↓
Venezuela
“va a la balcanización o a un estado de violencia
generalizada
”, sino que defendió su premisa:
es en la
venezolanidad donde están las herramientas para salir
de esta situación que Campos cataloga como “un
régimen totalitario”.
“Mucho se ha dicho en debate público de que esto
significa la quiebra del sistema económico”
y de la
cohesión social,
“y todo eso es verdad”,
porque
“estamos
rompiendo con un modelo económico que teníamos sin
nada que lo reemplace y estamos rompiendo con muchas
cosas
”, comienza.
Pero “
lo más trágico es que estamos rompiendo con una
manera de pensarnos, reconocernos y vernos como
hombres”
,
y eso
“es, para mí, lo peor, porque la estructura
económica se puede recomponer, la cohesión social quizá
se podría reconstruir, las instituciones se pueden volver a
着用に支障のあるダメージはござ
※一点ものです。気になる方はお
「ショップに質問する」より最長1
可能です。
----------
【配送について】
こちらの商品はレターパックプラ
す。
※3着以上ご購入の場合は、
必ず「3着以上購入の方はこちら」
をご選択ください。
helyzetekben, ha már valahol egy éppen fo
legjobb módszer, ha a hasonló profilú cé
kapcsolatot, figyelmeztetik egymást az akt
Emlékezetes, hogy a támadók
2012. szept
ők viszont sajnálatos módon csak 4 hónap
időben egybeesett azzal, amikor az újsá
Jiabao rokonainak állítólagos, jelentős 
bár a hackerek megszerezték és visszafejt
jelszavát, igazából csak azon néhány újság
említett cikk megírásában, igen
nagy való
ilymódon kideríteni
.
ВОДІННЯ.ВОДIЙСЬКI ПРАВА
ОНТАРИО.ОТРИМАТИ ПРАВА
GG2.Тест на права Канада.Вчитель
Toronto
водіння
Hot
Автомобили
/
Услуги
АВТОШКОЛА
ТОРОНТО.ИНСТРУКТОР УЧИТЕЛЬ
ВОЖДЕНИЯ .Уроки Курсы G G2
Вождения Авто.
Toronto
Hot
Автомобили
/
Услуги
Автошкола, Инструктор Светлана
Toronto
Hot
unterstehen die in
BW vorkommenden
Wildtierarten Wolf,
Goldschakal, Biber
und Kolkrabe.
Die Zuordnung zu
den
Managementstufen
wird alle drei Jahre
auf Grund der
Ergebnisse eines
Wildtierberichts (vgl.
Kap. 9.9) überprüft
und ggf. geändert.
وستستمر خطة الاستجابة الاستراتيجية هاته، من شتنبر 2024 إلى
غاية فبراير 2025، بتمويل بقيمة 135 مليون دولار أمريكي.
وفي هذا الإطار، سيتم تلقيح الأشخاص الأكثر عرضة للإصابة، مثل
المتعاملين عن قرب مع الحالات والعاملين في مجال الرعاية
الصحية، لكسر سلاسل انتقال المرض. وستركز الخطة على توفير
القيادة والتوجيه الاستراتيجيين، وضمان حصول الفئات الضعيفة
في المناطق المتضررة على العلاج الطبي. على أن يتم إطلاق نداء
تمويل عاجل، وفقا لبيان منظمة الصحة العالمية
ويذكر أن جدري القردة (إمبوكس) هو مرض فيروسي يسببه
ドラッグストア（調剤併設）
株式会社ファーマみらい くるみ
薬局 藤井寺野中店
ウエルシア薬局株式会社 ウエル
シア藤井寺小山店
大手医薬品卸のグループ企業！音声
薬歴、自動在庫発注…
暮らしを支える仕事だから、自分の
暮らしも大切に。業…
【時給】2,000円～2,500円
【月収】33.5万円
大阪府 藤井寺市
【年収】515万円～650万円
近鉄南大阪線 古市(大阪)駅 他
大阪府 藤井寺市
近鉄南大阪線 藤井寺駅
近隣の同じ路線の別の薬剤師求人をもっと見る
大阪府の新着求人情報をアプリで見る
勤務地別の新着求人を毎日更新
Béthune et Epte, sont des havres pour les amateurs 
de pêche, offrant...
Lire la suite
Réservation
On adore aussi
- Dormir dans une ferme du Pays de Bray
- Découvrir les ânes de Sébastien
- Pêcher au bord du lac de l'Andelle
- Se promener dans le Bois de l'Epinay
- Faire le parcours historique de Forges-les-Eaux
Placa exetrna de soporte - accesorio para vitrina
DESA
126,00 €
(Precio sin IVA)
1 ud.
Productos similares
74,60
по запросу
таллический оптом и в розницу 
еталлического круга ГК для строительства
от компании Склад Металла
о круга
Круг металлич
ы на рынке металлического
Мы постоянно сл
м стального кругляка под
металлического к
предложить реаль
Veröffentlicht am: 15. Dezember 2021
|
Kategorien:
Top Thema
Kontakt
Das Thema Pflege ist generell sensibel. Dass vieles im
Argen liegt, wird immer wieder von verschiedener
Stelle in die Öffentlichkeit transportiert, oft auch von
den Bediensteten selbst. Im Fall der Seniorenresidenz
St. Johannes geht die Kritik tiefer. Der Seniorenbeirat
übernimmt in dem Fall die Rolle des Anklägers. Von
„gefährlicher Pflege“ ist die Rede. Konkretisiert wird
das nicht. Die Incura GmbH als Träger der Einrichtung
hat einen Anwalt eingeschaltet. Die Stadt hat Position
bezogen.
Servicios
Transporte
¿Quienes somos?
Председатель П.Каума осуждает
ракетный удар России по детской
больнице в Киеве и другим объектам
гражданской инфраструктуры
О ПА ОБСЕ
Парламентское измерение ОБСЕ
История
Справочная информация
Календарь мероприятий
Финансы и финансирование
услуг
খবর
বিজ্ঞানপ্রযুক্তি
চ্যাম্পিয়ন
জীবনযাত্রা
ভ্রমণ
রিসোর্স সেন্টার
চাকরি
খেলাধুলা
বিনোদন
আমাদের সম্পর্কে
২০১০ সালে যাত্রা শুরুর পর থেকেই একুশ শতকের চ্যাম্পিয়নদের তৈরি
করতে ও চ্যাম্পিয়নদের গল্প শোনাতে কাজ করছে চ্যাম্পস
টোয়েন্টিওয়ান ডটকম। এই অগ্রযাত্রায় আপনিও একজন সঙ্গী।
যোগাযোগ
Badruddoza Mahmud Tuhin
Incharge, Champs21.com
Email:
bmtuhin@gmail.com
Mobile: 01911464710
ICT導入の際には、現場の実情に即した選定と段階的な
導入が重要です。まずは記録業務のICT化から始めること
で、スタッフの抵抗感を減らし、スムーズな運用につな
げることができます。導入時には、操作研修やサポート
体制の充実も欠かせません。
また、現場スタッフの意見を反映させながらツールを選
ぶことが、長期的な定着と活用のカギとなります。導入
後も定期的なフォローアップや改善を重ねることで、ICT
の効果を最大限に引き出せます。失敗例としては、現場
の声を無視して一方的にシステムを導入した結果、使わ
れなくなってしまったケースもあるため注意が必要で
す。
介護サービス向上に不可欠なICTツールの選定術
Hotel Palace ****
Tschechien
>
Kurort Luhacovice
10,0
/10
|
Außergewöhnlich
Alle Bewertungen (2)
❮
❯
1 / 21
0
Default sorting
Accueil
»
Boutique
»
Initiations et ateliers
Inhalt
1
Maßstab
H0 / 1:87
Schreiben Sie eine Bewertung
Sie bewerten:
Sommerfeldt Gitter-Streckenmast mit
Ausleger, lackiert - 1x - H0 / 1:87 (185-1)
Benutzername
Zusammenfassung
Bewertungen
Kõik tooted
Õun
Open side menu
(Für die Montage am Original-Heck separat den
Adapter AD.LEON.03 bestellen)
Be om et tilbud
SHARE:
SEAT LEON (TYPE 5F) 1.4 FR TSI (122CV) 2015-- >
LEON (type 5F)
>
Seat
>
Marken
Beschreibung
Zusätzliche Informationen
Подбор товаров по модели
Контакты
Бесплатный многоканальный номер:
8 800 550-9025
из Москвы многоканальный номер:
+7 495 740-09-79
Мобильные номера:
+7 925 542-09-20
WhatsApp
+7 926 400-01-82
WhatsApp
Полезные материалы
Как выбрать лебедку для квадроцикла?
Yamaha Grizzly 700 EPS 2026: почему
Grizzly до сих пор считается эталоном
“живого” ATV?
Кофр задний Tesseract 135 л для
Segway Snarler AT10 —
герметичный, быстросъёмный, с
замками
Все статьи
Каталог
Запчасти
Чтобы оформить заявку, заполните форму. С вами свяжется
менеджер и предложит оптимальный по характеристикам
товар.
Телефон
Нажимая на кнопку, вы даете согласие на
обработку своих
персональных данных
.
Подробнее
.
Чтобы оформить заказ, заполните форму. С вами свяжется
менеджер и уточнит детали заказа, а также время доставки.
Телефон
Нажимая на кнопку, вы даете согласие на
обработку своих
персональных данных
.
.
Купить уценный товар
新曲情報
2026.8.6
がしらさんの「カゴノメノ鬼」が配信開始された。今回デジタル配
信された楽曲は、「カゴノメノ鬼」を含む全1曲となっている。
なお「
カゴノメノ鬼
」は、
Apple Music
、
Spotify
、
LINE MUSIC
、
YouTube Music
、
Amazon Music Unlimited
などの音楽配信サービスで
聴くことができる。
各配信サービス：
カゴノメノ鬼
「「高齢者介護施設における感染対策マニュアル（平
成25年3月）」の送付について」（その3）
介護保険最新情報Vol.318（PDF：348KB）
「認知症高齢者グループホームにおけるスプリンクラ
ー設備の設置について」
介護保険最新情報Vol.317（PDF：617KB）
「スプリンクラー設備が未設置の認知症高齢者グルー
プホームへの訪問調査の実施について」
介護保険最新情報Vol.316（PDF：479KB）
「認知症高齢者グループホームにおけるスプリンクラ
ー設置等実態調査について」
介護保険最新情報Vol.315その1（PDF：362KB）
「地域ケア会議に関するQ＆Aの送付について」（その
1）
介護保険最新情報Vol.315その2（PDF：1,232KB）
↑
Write out the records from the first line through the line containing "jelszavát, igazából csak azon néhány újság", with "rompiendo" replaced by "quebrando" and everything else left as it is.

Venezuela
“va a la balcanización o a un estado de violencia
generalizada
”, sino que defendió su premisa:
es en la
venezolanidad donde están las herramientas para salir
de esta situación que Campos cataloga como “un
régimen totalitario”.
“Mucho se ha dicho en debate público de que esto
significa la quiebra del sistema económico”
y de la
cohesión social,
“y todo eso es verdad”,
porque
“estamos
quebrando con un modelo económico que teníamos sin
nada que lo reemplace y estamos quebrando con muchas
cosas
”, comienza.
Pero “
lo más trágico es que estamos quebrando con una
manera de pensarnos, reconocernos y vernos como
hombres”
,
y eso
“es, para mí, lo peor, porque la estructura
económica se puede recomponer, la cohesión social quizá
se podría reconstruir, las instituciones se pueden volver a
着用に支障のあるダメージはござ
※一点ものです。気になる方はお
「ショップに質問する」より最長1
可能です。
----------
【配送について】
こちらの商品はレターパックプラ
す。
※3着以上ご購入の場合は、
必ず「3着以上購入の方はこちら」
をご選択ください。
helyzetekben, ha már valahol egy éppen fo
legjobb módszer, ha a hasonló profilú cé
kapcsolatot, figyelmeztetik egymást az akt
Emlékezetes, hogy a támadók
2012. szept
ők viszont sajnálatos módon csak 4 hónap
időben egybeesett azzal, amikor az újsá
Jiabao rokonainak állítólagos, jelentős 
bár a hackerek megszerezték és visszafejt
jelszavát, igazából csak azon néhány újság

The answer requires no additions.